The base set contains four preconstructed decks for the four included clans – Brujah (combat-focused punks), Malkavian (conspiratorial visionaries), Toreador (the beautiful and those who create beauty), and Ventrue (social dominators). And, as one would expect for a customizable game, there’s also a pack of 63 more cards for customizing the decks. Although the prebuilt decks are single-clan, customized decks are not required to be.

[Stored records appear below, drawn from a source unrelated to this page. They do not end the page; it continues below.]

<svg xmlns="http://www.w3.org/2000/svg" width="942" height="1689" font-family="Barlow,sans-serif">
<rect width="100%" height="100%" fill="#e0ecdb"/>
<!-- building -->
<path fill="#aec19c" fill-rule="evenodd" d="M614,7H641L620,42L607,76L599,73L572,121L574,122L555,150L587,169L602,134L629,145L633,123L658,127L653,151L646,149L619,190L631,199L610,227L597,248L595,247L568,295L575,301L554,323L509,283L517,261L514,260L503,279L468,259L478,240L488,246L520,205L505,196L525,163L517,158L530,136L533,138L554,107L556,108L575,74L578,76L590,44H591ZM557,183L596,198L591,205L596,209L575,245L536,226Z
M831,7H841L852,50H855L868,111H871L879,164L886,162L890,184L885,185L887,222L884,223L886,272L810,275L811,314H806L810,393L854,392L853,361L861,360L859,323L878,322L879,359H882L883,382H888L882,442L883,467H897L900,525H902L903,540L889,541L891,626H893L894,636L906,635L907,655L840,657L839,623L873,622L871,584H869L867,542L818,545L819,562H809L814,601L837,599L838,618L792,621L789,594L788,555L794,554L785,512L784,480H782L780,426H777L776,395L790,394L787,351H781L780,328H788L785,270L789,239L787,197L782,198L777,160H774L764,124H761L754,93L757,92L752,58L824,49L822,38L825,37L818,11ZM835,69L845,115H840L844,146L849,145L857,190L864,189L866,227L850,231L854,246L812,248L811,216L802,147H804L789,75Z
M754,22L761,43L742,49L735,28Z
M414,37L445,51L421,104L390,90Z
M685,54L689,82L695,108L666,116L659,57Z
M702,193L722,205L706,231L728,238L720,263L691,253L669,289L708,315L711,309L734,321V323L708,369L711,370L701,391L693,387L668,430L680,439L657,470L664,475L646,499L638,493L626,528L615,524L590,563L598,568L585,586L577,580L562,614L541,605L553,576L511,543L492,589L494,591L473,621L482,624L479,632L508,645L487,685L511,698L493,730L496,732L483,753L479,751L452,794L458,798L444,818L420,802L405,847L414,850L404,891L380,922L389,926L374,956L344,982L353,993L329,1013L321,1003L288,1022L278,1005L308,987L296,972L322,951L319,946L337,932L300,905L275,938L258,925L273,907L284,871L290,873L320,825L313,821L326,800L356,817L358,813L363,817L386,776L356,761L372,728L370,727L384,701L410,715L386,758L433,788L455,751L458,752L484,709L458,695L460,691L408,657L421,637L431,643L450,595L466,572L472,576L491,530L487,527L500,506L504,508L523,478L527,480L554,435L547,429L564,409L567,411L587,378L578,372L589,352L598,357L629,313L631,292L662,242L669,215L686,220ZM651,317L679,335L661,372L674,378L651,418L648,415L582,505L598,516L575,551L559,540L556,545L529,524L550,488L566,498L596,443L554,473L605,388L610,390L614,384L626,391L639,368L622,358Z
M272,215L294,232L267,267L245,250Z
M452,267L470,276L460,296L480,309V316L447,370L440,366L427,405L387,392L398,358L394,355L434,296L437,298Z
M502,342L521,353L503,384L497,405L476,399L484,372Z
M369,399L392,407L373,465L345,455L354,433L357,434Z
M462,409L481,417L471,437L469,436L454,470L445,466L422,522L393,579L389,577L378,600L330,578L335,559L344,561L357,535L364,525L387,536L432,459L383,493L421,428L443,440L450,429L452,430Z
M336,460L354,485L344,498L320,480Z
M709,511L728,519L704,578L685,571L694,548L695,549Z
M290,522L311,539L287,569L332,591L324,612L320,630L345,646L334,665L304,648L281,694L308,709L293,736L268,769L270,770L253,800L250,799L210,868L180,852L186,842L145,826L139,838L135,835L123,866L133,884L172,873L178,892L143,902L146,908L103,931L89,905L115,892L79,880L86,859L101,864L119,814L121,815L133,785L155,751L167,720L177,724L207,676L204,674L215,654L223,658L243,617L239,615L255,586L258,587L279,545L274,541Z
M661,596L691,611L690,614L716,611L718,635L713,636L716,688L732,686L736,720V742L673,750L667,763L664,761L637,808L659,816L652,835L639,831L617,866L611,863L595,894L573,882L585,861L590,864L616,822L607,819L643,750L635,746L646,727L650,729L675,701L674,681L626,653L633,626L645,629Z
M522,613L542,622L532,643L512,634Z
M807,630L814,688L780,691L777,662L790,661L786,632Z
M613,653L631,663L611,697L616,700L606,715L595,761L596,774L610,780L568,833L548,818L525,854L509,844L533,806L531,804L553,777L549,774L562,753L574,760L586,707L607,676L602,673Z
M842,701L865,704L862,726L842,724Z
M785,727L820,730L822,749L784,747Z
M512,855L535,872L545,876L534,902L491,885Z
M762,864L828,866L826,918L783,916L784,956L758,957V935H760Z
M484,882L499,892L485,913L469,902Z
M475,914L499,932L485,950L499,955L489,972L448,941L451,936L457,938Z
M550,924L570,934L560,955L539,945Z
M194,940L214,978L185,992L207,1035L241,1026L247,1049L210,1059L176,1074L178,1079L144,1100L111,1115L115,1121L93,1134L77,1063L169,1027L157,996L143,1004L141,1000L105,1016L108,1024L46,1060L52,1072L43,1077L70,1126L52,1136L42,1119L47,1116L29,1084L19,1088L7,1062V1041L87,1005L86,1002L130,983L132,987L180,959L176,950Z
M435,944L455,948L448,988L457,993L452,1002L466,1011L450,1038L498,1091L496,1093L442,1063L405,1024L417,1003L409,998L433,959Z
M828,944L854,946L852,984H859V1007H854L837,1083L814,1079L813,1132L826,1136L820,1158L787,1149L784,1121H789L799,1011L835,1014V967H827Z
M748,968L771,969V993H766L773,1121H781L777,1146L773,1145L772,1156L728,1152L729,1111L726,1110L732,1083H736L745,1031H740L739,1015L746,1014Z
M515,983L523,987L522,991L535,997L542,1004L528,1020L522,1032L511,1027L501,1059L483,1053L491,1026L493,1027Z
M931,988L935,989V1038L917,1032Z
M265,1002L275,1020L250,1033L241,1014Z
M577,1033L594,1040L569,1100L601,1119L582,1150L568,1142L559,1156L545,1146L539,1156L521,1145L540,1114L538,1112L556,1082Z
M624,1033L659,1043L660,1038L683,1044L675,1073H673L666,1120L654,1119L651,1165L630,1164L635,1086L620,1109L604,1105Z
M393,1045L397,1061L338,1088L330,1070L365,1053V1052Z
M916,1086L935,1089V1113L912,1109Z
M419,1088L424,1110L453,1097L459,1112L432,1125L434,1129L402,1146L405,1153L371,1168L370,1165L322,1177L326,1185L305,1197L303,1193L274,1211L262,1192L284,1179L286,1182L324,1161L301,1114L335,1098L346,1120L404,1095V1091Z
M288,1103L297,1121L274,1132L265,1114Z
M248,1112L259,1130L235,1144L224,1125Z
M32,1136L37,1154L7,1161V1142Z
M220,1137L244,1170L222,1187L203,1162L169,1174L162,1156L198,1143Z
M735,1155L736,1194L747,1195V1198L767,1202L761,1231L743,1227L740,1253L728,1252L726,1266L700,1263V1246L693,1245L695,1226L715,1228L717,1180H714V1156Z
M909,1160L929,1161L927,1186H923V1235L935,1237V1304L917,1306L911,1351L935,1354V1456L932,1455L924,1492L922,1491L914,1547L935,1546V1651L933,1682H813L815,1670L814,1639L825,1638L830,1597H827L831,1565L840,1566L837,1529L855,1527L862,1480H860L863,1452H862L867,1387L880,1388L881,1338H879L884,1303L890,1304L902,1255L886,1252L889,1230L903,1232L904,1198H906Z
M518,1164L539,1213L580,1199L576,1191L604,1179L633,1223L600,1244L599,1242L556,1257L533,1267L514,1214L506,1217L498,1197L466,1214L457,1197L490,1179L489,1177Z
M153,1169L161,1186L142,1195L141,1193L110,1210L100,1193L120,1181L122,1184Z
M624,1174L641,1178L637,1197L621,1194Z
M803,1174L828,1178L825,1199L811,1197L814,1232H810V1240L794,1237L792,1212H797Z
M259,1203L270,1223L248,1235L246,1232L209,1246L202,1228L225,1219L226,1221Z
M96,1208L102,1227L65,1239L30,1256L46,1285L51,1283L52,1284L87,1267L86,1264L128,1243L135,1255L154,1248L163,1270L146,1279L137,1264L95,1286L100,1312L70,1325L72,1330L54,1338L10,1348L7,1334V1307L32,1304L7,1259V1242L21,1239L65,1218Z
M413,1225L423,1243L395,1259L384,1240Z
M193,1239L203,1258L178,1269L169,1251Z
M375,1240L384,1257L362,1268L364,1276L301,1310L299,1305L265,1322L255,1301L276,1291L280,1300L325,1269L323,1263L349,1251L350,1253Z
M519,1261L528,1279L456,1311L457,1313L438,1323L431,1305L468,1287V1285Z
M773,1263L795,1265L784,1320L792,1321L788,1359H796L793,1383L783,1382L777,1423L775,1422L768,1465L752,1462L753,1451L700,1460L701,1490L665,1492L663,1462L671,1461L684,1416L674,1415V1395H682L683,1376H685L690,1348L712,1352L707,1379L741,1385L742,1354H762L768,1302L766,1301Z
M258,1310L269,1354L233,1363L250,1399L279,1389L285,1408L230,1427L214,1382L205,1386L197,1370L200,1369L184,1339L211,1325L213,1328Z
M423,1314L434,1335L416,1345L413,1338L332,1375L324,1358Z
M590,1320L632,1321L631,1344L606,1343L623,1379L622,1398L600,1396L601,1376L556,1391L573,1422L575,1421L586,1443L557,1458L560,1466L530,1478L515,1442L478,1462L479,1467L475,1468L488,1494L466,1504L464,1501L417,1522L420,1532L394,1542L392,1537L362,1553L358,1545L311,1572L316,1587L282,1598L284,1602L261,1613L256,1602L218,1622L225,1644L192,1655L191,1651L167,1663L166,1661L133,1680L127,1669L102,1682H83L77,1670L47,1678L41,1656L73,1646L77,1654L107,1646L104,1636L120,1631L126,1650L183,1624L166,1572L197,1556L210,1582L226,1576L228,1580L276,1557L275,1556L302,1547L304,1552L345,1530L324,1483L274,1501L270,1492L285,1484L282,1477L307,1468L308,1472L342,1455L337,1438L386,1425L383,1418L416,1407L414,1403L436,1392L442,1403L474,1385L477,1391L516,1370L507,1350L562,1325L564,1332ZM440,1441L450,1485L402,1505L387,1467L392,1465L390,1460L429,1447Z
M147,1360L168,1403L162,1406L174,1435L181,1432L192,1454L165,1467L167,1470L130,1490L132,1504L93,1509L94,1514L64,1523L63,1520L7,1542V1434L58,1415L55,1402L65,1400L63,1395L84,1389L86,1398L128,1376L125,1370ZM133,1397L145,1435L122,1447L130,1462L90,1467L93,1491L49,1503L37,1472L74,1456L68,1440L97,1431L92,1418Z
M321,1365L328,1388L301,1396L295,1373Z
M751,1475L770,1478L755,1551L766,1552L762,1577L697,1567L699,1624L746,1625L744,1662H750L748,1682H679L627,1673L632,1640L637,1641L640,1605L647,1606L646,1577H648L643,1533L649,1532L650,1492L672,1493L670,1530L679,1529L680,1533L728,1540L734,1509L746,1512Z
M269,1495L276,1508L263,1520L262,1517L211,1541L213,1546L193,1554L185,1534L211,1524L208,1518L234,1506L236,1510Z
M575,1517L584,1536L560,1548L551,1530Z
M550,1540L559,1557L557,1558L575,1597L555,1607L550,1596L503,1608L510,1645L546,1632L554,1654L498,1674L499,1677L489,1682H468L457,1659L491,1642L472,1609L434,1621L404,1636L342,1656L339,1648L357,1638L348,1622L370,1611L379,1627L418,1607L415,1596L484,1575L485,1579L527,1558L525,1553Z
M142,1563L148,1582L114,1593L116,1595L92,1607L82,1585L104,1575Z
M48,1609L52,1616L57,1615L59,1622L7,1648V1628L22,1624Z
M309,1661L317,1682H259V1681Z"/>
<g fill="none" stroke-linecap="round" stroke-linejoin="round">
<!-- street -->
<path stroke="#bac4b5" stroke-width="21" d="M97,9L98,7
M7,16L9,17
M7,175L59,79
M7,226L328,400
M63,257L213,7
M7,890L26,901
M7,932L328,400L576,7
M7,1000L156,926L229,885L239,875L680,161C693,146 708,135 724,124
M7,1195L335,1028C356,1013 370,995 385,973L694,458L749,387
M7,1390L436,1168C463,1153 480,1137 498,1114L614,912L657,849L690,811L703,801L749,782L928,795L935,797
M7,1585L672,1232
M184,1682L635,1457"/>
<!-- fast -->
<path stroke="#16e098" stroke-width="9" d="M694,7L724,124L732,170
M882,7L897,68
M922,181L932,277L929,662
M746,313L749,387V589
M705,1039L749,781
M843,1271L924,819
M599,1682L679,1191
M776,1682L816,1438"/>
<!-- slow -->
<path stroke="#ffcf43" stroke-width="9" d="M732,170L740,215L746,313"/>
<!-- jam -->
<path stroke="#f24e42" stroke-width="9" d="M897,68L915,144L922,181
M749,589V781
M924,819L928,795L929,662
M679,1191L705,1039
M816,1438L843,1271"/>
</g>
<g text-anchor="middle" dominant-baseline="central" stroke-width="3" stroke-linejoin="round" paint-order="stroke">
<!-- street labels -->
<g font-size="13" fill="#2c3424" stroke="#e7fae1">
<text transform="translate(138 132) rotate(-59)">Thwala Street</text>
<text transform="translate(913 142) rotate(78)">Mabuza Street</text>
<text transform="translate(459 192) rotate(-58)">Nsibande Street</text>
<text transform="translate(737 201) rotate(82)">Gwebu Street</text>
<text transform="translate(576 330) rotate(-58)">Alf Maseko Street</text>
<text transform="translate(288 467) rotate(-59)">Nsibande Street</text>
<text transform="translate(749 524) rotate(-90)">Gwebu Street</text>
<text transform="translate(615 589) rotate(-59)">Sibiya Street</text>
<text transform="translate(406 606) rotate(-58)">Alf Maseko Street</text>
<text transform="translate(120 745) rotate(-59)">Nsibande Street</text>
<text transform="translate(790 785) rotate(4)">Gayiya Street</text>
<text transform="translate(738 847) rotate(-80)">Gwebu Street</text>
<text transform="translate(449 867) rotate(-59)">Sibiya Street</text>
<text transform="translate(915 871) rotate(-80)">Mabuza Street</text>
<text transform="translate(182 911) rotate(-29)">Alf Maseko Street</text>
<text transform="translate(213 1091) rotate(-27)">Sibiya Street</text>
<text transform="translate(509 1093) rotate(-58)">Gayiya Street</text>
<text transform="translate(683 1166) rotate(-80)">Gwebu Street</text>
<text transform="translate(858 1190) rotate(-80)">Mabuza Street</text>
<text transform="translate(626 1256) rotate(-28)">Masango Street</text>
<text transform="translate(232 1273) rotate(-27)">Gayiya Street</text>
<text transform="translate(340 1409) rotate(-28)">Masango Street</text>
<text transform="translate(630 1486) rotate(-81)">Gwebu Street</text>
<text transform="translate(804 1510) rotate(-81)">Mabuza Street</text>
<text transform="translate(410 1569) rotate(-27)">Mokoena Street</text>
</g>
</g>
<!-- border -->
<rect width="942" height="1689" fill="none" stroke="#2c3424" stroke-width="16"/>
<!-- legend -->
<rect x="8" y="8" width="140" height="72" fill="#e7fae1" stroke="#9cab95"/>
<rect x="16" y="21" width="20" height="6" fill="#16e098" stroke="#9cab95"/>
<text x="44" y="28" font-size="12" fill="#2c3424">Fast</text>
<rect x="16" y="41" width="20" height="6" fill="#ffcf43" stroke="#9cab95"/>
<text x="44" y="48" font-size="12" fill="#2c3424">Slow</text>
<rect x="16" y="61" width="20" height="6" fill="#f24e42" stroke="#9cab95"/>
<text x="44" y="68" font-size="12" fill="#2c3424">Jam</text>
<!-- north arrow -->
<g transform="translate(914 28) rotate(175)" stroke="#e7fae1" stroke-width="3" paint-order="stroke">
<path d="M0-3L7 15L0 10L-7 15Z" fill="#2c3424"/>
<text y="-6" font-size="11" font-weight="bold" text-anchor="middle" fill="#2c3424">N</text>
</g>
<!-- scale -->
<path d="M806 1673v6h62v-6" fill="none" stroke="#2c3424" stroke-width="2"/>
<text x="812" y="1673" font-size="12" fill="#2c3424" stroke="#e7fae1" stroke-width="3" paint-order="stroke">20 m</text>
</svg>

As an ECG, Rivals is designed with expansions in mind. In my own personal estimation, we will see more clans and more cities in 2021. And, of course, just more of everything. Renegade also plans on supporting organized play, with an organized play kit actually being included in one the higher-end pledge level. Speaking of pledge levels, there are probably only two to check out (the others are a different language and a retailer pledge level). Your basic entry fee is $40, which gets you the game. Fankid that I am, however, I had little difficulty springing for the $100 Methuselah package. That pledge level will definitely also include custom card sleeves for four decks and the city deck, a city playmat, upgraded plastic blood and prestige tokens, and card dividers (plus the organized play kit). But that pledge level also includes all unlocked stretch goals. It remains to be seen what will be announced and unlocked (or not), but it looks like that pledge level will at least include a playmat, token bag, and alternate art version of the default leader vampire for each of the four clans. It is possible that one might want to get additional copies of the core set – they don’t appear to be necessary for just building exactly the deck you want, but they would be if you wanted multiple decks together at one point in time that use the same cards.

Vampire: the Masquerade Rivals is fully funded. The project runs through August 20, 2020.